Task brief: Before anything else, drop the pictures; then return exactly the lines from the top of the listing through the line with "31: (588, 264)".

Entries provided:

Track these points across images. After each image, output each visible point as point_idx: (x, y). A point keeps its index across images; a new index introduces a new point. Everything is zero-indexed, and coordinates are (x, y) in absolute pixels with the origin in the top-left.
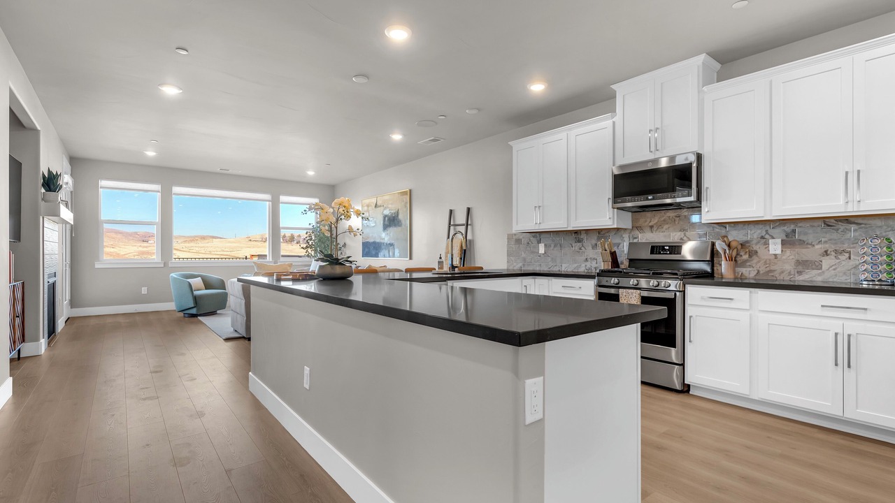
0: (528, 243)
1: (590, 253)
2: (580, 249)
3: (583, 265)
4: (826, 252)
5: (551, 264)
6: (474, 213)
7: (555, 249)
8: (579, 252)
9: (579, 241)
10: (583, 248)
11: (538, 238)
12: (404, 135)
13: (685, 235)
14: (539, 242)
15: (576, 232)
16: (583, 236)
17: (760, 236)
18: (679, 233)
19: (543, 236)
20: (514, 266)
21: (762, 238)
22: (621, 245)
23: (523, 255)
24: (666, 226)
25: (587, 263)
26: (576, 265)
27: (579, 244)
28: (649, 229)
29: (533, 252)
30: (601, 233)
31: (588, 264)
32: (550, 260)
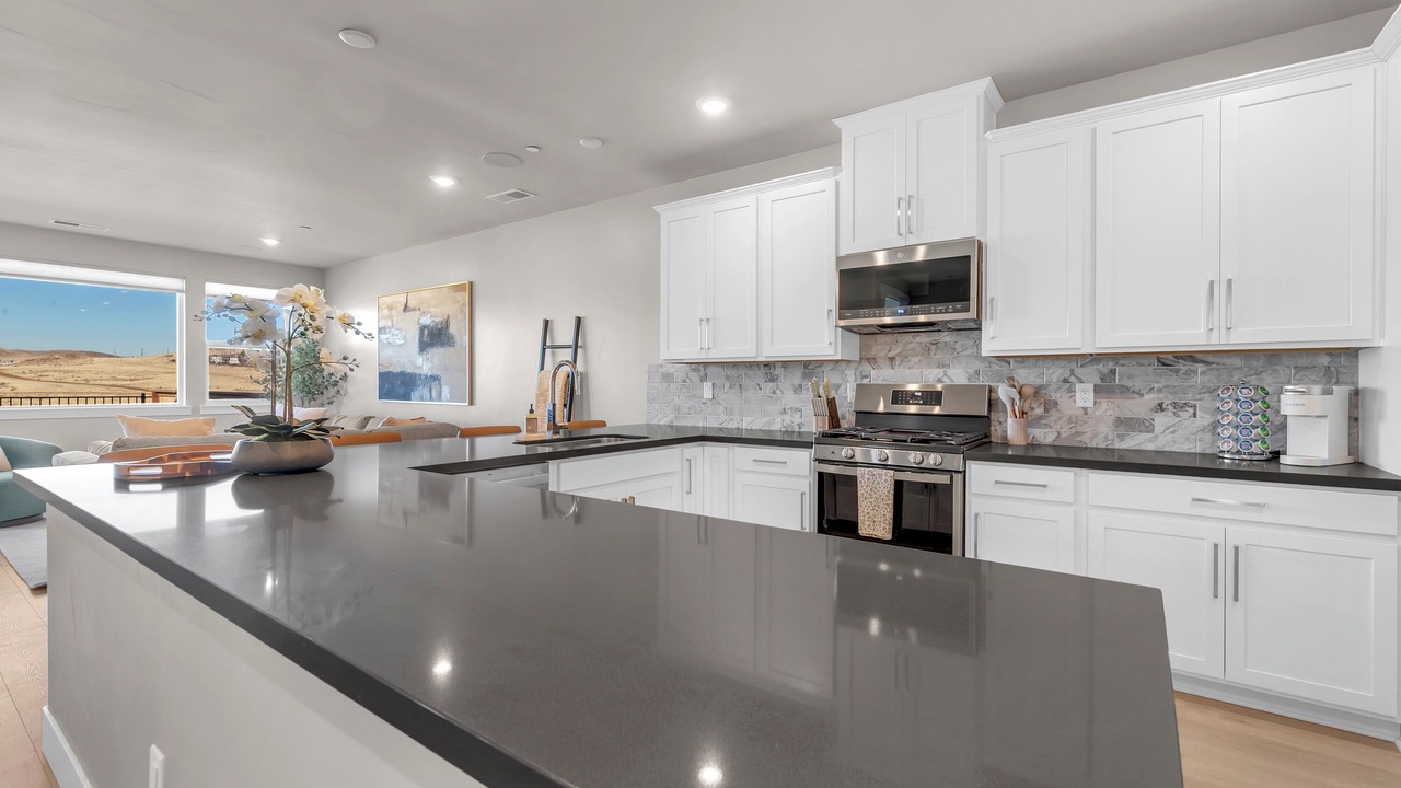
0: (684, 381)
1: (790, 399)
2: (774, 392)
3: (779, 420)
4: (1160, 405)
5: (724, 417)
6: (588, 326)
7: (732, 391)
8: (772, 398)
9: (773, 379)
10: (778, 391)
11: (702, 373)
12: (459, 179)
13: (945, 374)
14: (704, 379)
15: (767, 365)
16: (779, 371)
17: (1061, 379)
18: (936, 371)
19: (710, 370)
20: (660, 420)
21: (1066, 381)
22: (843, 387)
23: (677, 401)
24: (915, 359)
25: (784, 417)
26: (766, 419)
27: (771, 384)
28: (888, 362)
29: (693, 397)
30: (809, 367)
31: (787, 418)
32: (722, 408)
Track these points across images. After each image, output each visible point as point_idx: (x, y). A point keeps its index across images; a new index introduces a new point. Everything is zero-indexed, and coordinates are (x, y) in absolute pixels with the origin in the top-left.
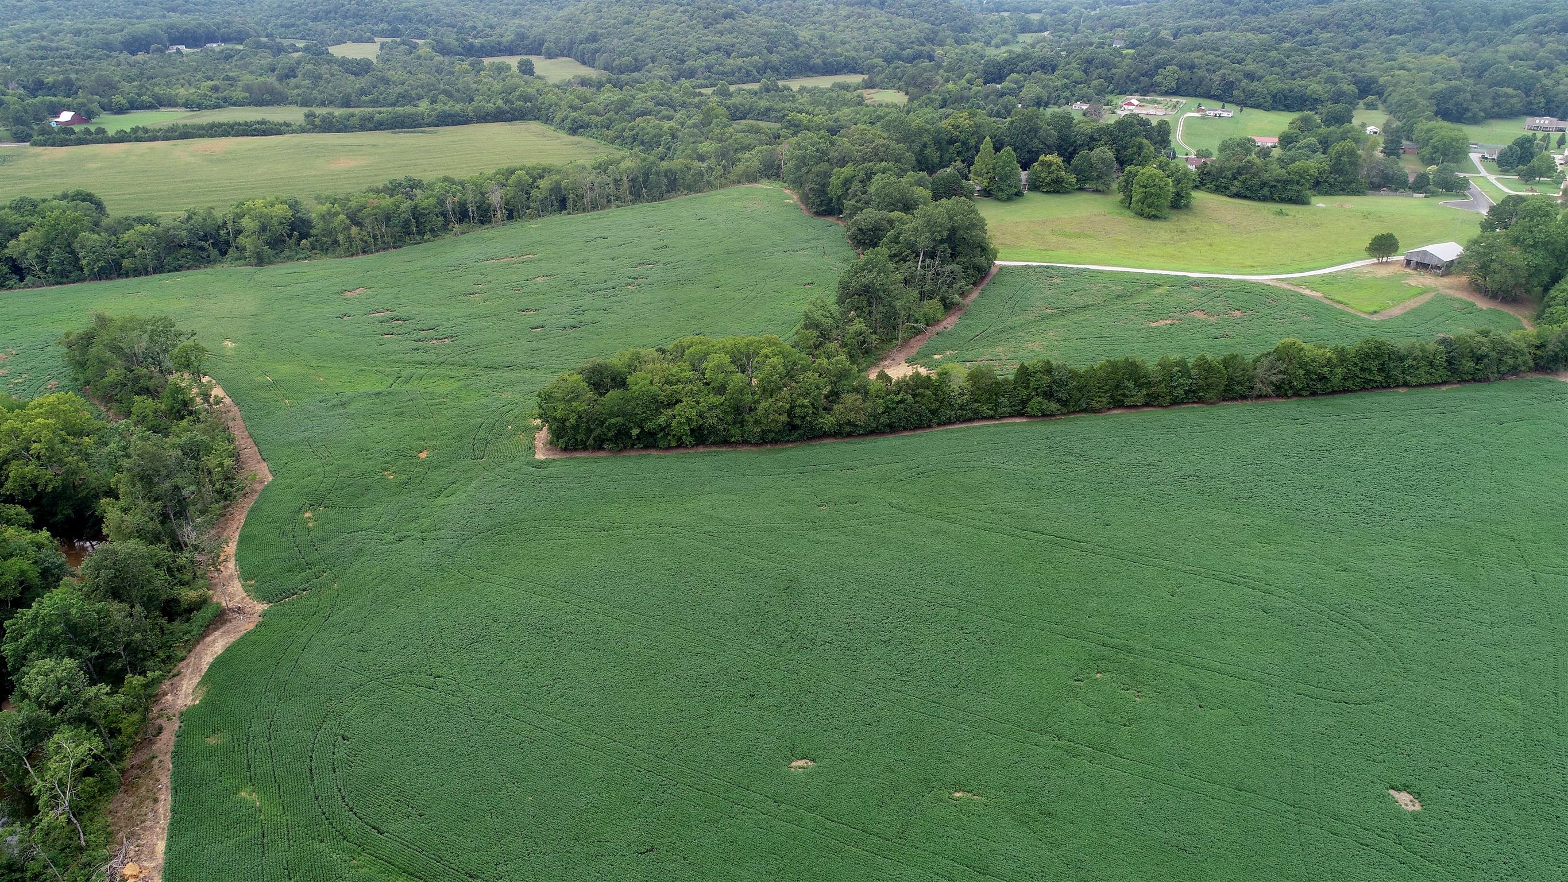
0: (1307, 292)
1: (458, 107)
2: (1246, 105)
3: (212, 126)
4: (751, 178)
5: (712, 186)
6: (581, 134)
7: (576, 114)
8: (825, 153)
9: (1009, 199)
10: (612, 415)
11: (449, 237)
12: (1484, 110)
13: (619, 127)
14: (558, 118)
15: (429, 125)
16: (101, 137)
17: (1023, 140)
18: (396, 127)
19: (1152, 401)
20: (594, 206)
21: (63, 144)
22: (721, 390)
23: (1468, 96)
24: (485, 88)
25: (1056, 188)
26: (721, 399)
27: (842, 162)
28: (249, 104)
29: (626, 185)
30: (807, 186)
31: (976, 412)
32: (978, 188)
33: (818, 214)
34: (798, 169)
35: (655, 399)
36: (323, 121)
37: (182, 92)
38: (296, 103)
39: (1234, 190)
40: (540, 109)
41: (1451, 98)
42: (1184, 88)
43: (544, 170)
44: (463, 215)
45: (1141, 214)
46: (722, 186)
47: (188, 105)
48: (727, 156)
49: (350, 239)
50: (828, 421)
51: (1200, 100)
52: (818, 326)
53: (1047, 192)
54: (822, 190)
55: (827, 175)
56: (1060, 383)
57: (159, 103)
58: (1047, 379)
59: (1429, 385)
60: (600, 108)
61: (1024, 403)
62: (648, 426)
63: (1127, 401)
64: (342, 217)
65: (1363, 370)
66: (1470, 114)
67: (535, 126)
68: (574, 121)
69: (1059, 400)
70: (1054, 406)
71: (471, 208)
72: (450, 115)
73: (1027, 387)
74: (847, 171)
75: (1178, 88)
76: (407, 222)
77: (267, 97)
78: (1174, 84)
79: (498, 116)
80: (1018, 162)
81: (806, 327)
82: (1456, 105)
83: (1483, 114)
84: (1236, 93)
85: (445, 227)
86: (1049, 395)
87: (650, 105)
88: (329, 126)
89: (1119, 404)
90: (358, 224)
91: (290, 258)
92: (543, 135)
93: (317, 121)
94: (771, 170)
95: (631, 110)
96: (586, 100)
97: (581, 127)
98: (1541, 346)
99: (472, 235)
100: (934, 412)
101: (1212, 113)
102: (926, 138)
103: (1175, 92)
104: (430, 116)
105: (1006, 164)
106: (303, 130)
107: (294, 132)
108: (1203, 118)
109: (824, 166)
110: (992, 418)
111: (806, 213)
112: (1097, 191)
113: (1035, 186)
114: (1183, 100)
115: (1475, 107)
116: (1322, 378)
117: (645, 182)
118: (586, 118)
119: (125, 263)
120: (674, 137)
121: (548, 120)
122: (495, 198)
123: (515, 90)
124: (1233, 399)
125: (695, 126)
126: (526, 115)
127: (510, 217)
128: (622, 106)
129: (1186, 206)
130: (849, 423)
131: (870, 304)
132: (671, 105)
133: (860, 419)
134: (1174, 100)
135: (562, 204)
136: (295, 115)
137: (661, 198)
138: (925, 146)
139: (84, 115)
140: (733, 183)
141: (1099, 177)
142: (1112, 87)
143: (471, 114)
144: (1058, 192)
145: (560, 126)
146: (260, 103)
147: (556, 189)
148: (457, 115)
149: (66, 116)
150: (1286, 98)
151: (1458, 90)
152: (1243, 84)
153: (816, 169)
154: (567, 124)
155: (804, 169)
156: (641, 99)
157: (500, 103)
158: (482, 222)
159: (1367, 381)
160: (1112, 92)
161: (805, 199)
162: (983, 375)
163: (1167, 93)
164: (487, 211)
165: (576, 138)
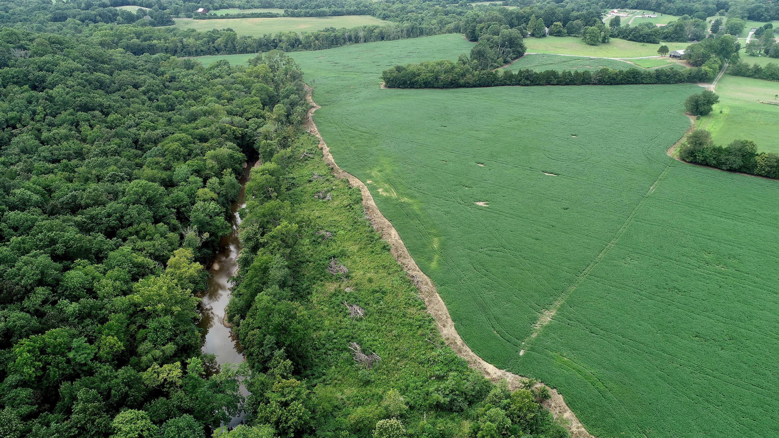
0: (629, 62)
1: (340, 9)
2: (665, 13)
3: (253, 14)
4: (450, 32)
5: (435, 34)
6: (387, 20)
7: (385, 12)
8: (475, 19)
9: (540, 37)
10: (403, 77)
11: (345, 46)
12: (770, 16)
13: (401, 16)
14: (377, 14)
15: (329, 16)
16: (215, 17)
17: (549, 17)
18: (317, 16)
19: (559, 83)
20: (394, 39)
21: (204, 19)
22: (433, 72)
23: (764, 10)
24: (349, 3)
25: (558, 34)
26: (432, 74)
27: (480, 22)
28: (261, 8)
29: (405, 32)
30: (468, 31)
31: (505, 83)
32: (530, 33)
33: (471, 41)
34: (466, 25)
35: (414, 73)
36: (291, 13)
37: (236, 3)
38: (278, 8)
39: (629, 38)
40: (371, 11)
41: (756, 10)
42: (640, 6)
43: (376, 27)
44: (350, 39)
45: (588, 44)
46: (439, 34)
47: (239, 7)
48: (442, 24)
49: (315, 45)
50: (462, 81)
51: (644, 11)
52: (463, 61)
53: (555, 36)
54: (473, 32)
55: (475, 27)
56: (531, 76)
57: (229, 7)
58: (527, 74)
59: (651, 84)
60: (394, 10)
61: (520, 81)
62: (413, 80)
63: (552, 83)
64: (313, 37)
65: (628, 77)
66: (763, 17)
67: (368, 17)
68: (384, 15)
69: (530, 81)
70: (529, 82)
71: (353, 37)
72: (337, 12)
73: (521, 76)
74: (482, 25)
75: (637, 6)
76: (333, 40)
77: (267, 5)
78: (635, 4)
79: (354, 13)
80: (545, 24)
81: (459, 61)
82: (758, 13)
83: (769, 17)
84: (662, 8)
85: (344, 43)
86: (527, 79)
87: (414, 9)
88: (293, 15)
89: (549, 84)
90: (317, 40)
91: (296, 51)
92: (372, 20)
93: (289, 13)
94: (457, 30)
95: (406, 11)
96: (389, 7)
97: (387, 17)
98: (690, 74)
99: (352, 46)
100: (493, 82)
101: (647, 16)
102: (513, 16)
103: (636, 8)
104: (329, 12)
105: (540, 24)
106: (284, 16)
107: (281, 17)
108: (643, 18)
109: (475, 23)
110: (510, 85)
111: (467, 41)
112: (575, 36)
113: (551, 34)
114: (638, 11)
115: (765, 14)
116: (614, 79)
117: (412, 31)
118: (389, 14)
119: (248, 49)
120: (422, 20)
121: (374, 15)
122: (361, 34)
123: (361, 3)
124: (586, 84)
125: (430, 15)
126: (365, 13)
127: (365, 41)
128: (403, 9)
129: (608, 42)
130: (468, 83)
131: (480, 57)
132: (422, 9)
133: (471, 82)
134: (634, 11)
135: (383, 39)
136: (282, 12)
137: (417, 36)
138: (512, 18)
139: (207, 10)
140: (443, 33)
141: (576, 31)
142: (608, 5)
143: (345, 12)
144: (560, 36)
145: (379, 17)
146: (265, 7)
147: (381, 33)
148: (339, 12)
149: (201, 10)
150: (683, 10)
151: (759, 7)
152: (665, 4)
153: (472, 24)
154: (382, 16)
155: (468, 25)
156: (410, 7)
157: (355, 8)
158: (356, 42)
159: (629, 81)
160: (608, 8)
161: (467, 36)
162: (508, 72)
163: (632, 8)
164: (357, 39)
165: (385, 21)
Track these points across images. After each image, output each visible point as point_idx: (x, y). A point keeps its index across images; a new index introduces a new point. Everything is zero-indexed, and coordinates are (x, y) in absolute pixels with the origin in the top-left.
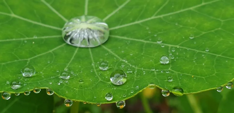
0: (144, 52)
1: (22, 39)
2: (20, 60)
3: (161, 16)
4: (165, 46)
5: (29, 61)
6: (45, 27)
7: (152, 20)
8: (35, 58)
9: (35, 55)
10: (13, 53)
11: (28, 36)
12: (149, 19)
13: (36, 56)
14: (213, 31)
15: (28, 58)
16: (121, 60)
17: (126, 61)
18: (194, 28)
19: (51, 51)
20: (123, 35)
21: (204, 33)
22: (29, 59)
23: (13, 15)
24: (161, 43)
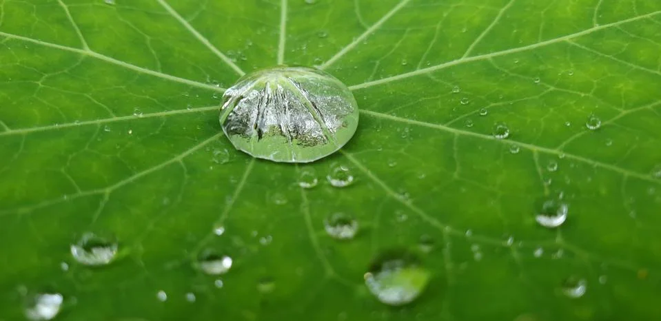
0: (458, 169)
1: (99, 121)
2: (80, 193)
3: (489, 56)
4: (521, 148)
5: (107, 198)
6: (169, 82)
7: (463, 65)
8: (128, 186)
9: (131, 175)
10: (63, 170)
11: (117, 113)
12: (456, 62)
13: (131, 179)
14: (649, 107)
15: (104, 186)
16: (391, 193)
17: (407, 199)
18: (590, 95)
19: (179, 158)
20: (385, 108)
21: (624, 112)
22: (108, 191)
23: (87, 51)
24: (507, 138)
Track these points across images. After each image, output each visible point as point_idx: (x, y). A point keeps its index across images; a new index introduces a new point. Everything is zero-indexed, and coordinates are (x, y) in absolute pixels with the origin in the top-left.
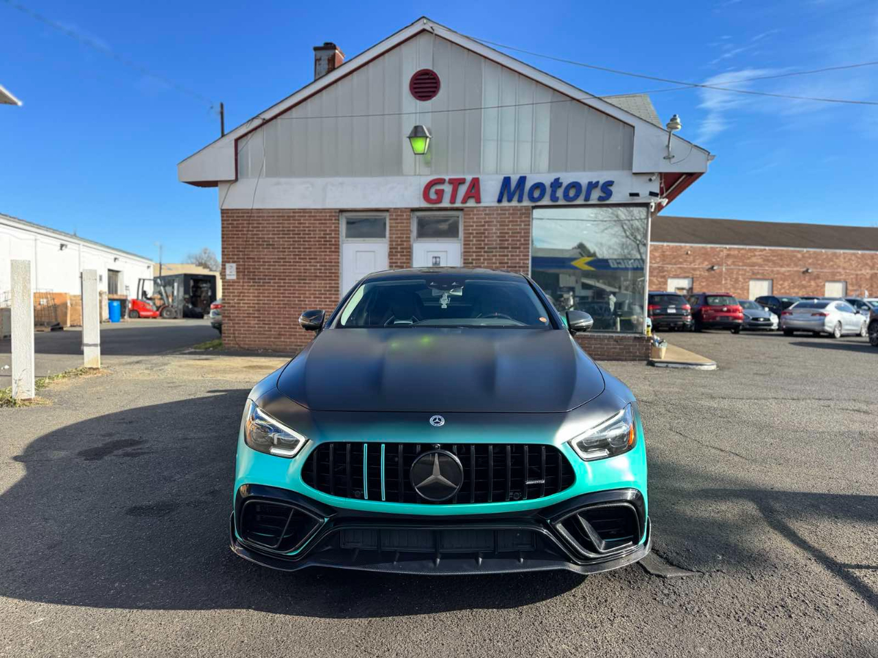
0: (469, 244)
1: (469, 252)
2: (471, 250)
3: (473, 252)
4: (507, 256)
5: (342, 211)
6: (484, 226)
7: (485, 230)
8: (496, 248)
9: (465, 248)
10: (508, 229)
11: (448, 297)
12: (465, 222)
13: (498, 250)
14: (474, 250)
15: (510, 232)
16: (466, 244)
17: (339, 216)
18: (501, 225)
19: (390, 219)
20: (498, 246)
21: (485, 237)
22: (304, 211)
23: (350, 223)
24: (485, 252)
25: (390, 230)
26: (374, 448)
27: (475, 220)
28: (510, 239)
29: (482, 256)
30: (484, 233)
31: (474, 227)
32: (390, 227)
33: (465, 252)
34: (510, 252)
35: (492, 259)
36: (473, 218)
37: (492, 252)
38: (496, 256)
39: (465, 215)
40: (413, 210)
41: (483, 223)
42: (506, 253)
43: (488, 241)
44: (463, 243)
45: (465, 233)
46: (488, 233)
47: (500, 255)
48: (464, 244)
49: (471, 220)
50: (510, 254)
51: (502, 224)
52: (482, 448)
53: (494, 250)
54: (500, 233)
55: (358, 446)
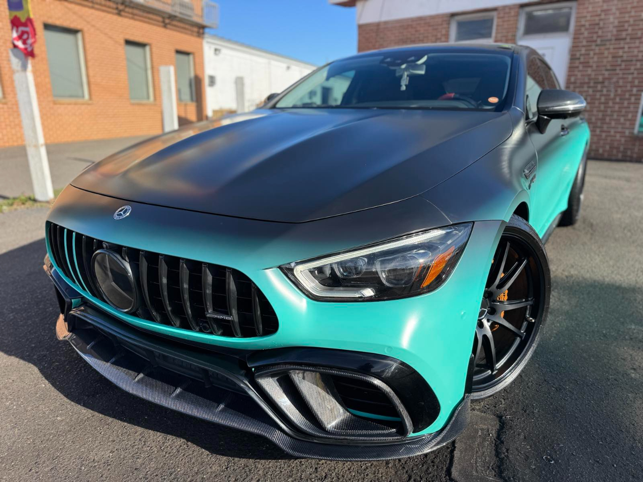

Reply:
Track these points across images. After each image, output each visible point as point_idx: (x, y). A point keeps its index across images; a new index introduces a new point. Everything is zero-indexed, and coordinates are (x, y) in absolute pixels with the origin in the top-left.
0: (528, 243)
1: (590, 253)
2: (580, 249)
3: (583, 265)
4: (826, 252)
5: (551, 264)
6: (474, 213)
7: (555, 249)
8: (579, 252)
9: (579, 241)
10: (583, 248)
11: (538, 238)
12: (404, 135)
13: (685, 235)
14: (539, 242)
15: (576, 232)
16: (583, 236)
17: (760, 236)
18: (679, 233)
19: (543, 236)
20: (514, 266)
21: (762, 238)
22: (621, 245)
23: (523, 255)
24: (666, 226)
25: (587, 263)
26: (576, 265)
27: (579, 244)
28: (649, 229)
29: (533, 252)
30: (601, 233)
31: (588, 264)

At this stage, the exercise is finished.